Skipping each picture, output the entries exactly as they stand below.
************
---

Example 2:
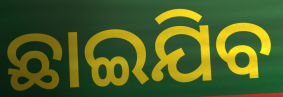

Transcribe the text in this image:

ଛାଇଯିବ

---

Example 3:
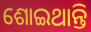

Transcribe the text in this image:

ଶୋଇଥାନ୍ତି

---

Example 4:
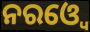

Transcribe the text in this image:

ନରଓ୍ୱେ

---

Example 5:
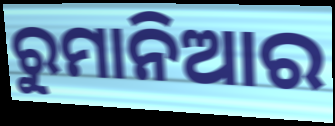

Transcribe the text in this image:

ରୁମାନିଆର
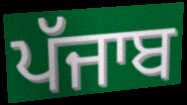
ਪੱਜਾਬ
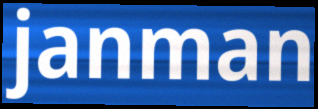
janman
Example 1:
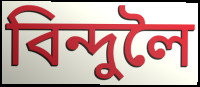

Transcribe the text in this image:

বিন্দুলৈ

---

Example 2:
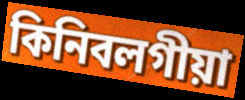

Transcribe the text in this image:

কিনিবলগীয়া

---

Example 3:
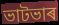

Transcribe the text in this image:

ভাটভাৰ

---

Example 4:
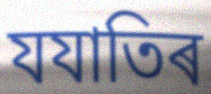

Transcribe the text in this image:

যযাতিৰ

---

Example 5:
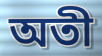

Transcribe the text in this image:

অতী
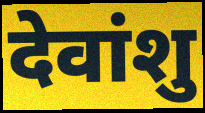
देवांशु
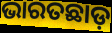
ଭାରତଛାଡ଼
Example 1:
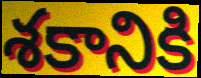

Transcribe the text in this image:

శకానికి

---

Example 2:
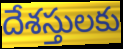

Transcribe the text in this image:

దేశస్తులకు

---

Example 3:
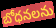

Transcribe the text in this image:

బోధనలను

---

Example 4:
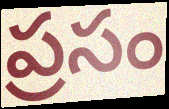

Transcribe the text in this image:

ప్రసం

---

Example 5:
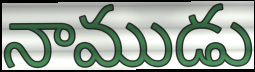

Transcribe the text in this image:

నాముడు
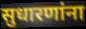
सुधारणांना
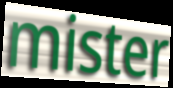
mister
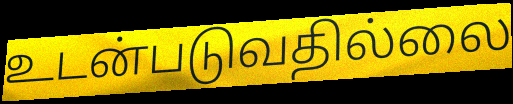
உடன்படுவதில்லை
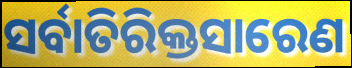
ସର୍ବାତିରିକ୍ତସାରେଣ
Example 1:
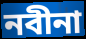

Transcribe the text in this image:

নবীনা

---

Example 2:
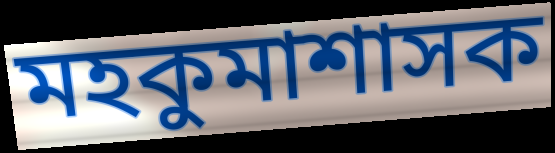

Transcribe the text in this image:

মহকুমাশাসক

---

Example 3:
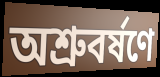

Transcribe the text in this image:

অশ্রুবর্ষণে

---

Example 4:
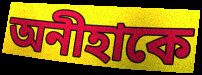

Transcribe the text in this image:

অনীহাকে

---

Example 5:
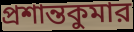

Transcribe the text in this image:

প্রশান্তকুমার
************
## [Exercise response]
---

Example 2:

Transcribe the text in this image:

ଛାଇଯିବ

---

Example 3:

Transcribe the text in this image:

ଶୋଇଥାନ୍ତି

---

Example 4:

Transcribe the text in this image:

ନରଓ୍ୱେ

---

Example 5:

Transcribe the text in this image:

ରୁମାନିଆର
ਪੱਜਾਬ
janman
Example 1:

Transcribe the text in this image:

বিন্দুলৈ

---

Example 2:

Transcribe the text in this image:

কিনিবলগীয়া

---

Example 3:

Transcribe the text in this image:

ভাটভাৰ

---

Example 4:

Transcribe the text in this image:

যযাতিৰ

---

Example 5:

Transcribe the text in this image:

অতী
देवांशु
ଭାରତଛାଡ଼
Example 1:

Transcribe the text in this image:

శకానికి

---

Example 2:

Transcribe the text in this image:

దేశస్తులకు

---

Example 3:

Transcribe the text in this image:

బోధనలను

---

Example 4:

Transcribe the text in this image:

ప్రసం

---

Example 5:

Transcribe the text in this image:

నాముడు
सुधारणांना
mister
உடன்படுவதில்லை
ସର୍ବାତିରିକ୍ତସାରେଣ
Example 1:

Transcribe the text in this image:

নবীনা

---

Example 2:

Transcribe the text in this image:

মহকুমাশাসক

---

Example 3:

Transcribe the text in this image:

অশ্রুবর্ষণে

---

Example 4:

Transcribe the text in this image:

অনীহাকে

---

Example 5:

Transcribe the text in this image:

প্রশান্তকুমার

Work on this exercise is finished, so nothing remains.